Collected data:

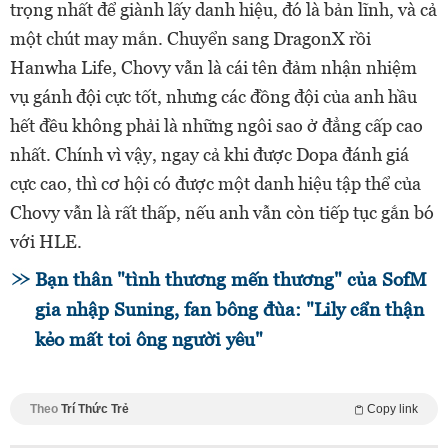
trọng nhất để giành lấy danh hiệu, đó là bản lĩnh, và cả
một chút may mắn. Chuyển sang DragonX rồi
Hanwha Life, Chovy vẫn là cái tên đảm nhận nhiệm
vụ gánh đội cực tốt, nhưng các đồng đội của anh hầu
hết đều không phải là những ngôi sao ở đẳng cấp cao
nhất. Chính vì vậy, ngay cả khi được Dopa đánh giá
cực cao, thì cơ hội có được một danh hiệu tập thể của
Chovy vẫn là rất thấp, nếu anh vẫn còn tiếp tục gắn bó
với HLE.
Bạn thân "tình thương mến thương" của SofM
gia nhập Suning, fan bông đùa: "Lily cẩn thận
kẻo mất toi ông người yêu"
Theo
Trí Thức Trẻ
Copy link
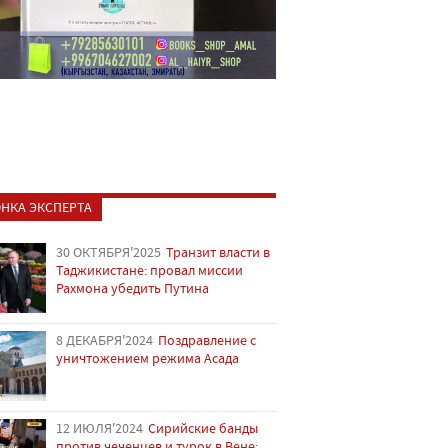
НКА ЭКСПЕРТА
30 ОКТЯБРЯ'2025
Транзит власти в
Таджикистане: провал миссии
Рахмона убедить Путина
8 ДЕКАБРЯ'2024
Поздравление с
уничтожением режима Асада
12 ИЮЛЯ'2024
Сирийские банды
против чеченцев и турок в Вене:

→ **PROBLEM TO SOLVE**
Copy every line of text read from the entries above word for word, leaving the pictures out of your answer.

→ **TASK SOLUTION**
trọng nhất để giành lấy danh hiệu, đó là bản lĩnh, và cả
một chút may mắn. Chuyển sang DragonX rồi
Hanwha Life, Chovy vẫn là cái tên đảm nhận nhiệm
vụ gánh đội cực tốt, nhưng các đồng đội của anh hầu
hết đều không phải là những ngôi sao ở đẳng cấp cao
nhất. Chính vì vậy, ngay cả khi được Dopa đánh giá
cực cao, thì cơ hội có được một danh hiệu tập thể của
Chovy vẫn là rất thấp, nếu anh vẫn còn tiếp tục gắn bó
với HLE.
Bạn thân "tình thương mến thương" của SofM
gia nhập Suning, fan bông đùa: "Lily cẩn thận
kẻo mất toi ông người yêu"
Theo
Trí Thức Trẻ
Copy link
НКА ЭКСПЕРТА
30 ОКТЯБРЯ'2025
Транзит власти в
Таджикистане: провал миссии
Рахмона убедить Путина
8 ДЕКАБРЯ'2024
Поздравление с
уничтожением режима Асада
12 ИЮЛЯ'2024
Сирийские банды
против чеченцев и турок в Вене:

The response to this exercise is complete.